While the elderly and the unemployed used to be at the greatest risk of poverty, it is now the young and those in work who are most vulnerable, a new report has claimed.

The Joseph Rowntree Foundation (JRF) says there has been a big fall in pensioner poverty over the last decade.

At the same time there has been a rise in the number of adults under 25 who are hard up - and in the working poor.

But the government said poverty was now at its lowest levels since the 1980s.

The report, written for the JRF by the New Policy Institute, says there has been a "vast increase" in insecure work, such as zero-hours contracts, and low-paid self-employment.

In total, it claims there are around 1.4 million contracts that do not guarantee a minimum number of hours of work.

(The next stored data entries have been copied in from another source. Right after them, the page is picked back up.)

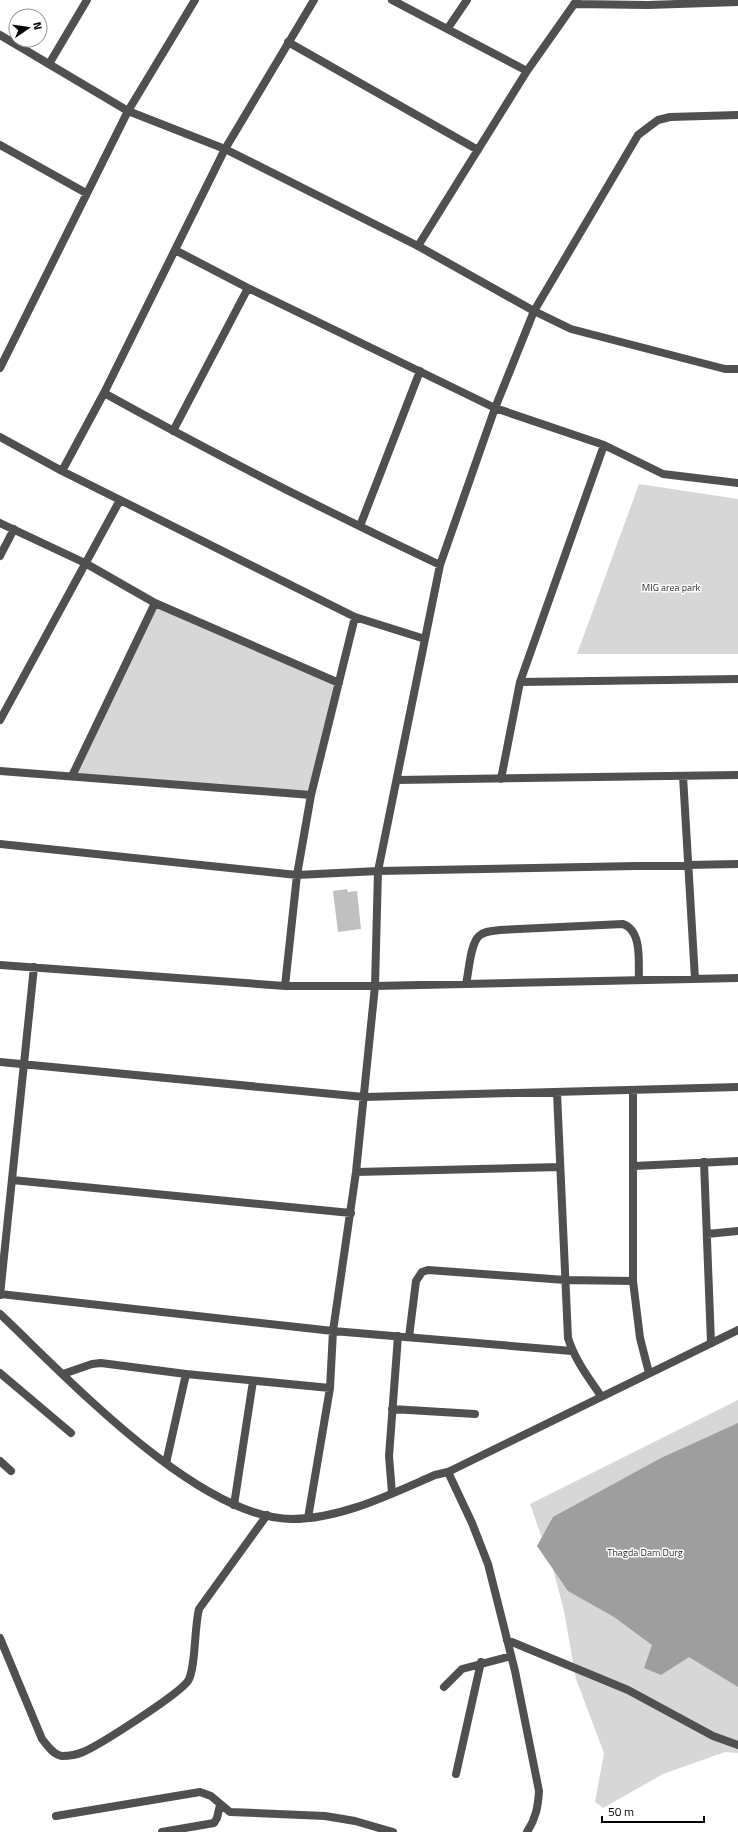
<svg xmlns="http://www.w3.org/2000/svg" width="738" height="1832" font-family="'Titillium Web',sans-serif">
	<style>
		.green { fill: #d7d7d7 }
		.water { fill: #9e9e9e }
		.building { fill: #c0c0c0 }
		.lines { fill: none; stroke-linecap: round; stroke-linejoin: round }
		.minor { stroke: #505050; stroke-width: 8 }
		.tertiary { stroke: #505050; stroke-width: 8 }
		.labels { text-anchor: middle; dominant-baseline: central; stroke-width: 3; stroke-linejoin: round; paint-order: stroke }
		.park-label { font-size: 10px; fill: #2e2e2e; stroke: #fff }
	</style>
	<rect width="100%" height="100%" fill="#fff"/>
	<path class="green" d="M 639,484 L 738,499 L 738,654 L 577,654 Z
		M 155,603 L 339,683 L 311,795 L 72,776 Z
		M 738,1400 L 738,1753 L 725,1752 L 663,1774 L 603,1808 L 595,1802 L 604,1753 L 576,1679 L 564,1611 L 553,1569 L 530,1504 Z"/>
	<path class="water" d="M 738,1423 L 738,1687 L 689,1657 L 661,1675 L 644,1668 L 652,1645 L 614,1617 L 568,1591 L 537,1546 L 553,1517 L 661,1458 Z"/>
	<path class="building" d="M 347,889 L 348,892 L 357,891 L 361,929 L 338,932 L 333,891 Z"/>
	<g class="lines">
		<path class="minor" d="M 392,0 L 527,71
			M 574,4 L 648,5 L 738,2
			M 448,28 L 467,0
			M 288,42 L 478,150
			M 49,64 L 87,0
			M 0,145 L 86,193
			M 418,246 L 527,71 L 577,0
			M 175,250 L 248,288 L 495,408 L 604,445 L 663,474 L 738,483
			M 0,368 L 128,111 L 195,0
			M 104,393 C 214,454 326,511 440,565
			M 173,431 L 248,288
			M 0,437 L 62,471 L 355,617 L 311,795 L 297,875 L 285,986
			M 62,471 L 104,393 L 225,149 L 314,0
			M 0,523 L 85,563 L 155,603 L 339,683
			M 360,526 L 420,371
			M 0,556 L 14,529
			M 355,617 L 425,639
			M 520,682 L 738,679
			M 0,720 L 120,500
			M 0,771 L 311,795
			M 72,776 L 155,603
			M 683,776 L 695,979
			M 501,779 L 520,682 L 604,445
			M 397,780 L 738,775
			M 0,844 L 297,875 L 378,871 L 738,864
			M 0,965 L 285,986 L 375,986 L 738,978
			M 466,984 C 469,972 470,944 479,936 C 484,931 493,931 500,930 L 623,924 C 643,931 638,964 639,980
			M 0,1062 L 364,1097 L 738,1087
			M 633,1091 L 633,1281 L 640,1338 L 649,1373
			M 557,1093 L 568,1338 C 575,1360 588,1377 601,1396
			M 704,1162 L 711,1343
			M 634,1166 L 738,1161
			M 356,1172 L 560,1167
			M 12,1180 L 351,1213
			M 707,1234 L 738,1231
			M 0,1294 L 333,1331 L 572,1351
			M 0,1295 L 34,967
			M 409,1337 L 416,1281 L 422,1272 L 428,1270 L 565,1280 L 633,1281
			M 0,1373 L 71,1433
			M 63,1374 L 92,1364 L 101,1363 L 186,1374 L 330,1388
			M 392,1409 L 475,1414
			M 0,1461 L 11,1471
			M 166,1463 L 186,1374
			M 448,1472 L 472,1523 L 488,1564 L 515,1671 L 539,1791 C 538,1807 536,1818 527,1832
			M 392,1493 L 389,1456 L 398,1336
			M 234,1505 L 253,1381
			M 308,1518 L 330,1388 L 333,1331 L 356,1172 L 375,986 L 378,871 L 440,565 L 495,408 L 534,311 L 638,135 L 658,120 L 670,117 L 738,115
			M 0,1638 L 42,1739 C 47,1745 53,1755 62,1756 C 69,1756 76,1755 83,1752 C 100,1745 179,1694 188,1681 C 196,1668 194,1628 199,1609 L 267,1515
			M 507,1640 L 628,1690 L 713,1736 L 738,1745
			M 444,1687 L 462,1669 L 511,1656
			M 456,1774 L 481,1662
			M 56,1816 L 200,1792 L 211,1796 L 230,1812 L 325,1816 L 355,1821 L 393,1832
			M 162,1832 L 214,1823 L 217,1818 L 220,1805"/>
		<path class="tertiary" d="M 0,35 L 128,111 L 225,149 L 418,246 L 534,311 L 571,329 L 725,369 L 738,369
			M 0,1314 C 66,1376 198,1519 292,1519 C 341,1519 391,1494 435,1475 L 448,1472 L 738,1330"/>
	</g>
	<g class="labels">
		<g class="park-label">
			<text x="671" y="587">MIG area park</text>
			<text x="645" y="1552">Thagda Dam Durg</text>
		</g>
	</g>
	<g transform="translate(28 28) rotate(77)"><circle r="19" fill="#ffffff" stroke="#999999"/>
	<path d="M0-3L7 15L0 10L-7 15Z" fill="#000000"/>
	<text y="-6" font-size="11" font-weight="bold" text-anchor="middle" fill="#000000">N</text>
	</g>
	<path d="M602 1816v6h102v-6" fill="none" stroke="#000000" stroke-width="2"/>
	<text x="608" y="1816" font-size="12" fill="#000000" stroke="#ffffff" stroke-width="3" paint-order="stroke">50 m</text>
</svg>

As a result, two-thirds of people who found work last year are paid less than the Living Wage, it says.

'High costs'

There has been some good news though.

The report acknowledges that pensioner poverty has fallen significantly, and the employment rate across the UK is close to its historic high.

But incomes are lower, on average, than ten years ago.

Men in full-time work have seen their real-term salaries drop from £13.90 an hour in 2008, to £12.90 in 2013.

Women's salaries have dropped from £10.80 an hour to £10.30 over the same period.

And the average self-employed person earns 13% less than they did five years ago, claims the report.

"A comprehensive strategy is needed to tackle poverty in the UK," said Julia Unwin, chief executive of the JRF.

"It must tackle the root causes of poverty, such as low pay and the high cost of essentials," she said.

Living standards

But the government insisted that plenty is being done to eradicate poverty, which is now at its lowest for nearly 30 years.

"The truth is, the percentage of people in the UK in relative poverty is at its lowest level since the mid-1980s," said a spokesperson for the Department for Work and Pensions (DWP).

"And the number of households where no one works is the lowest since records began," she added.

She said the only way to raise living standards was to work through a plan to build a resilient economy.

As a result of that she said the government had been able to announce the first real-terms increase in the National Minimum Wage since the recession.

The National Minimum Wage rose by 3% on 1st October this year, from £6.31 to £6.50 for adults.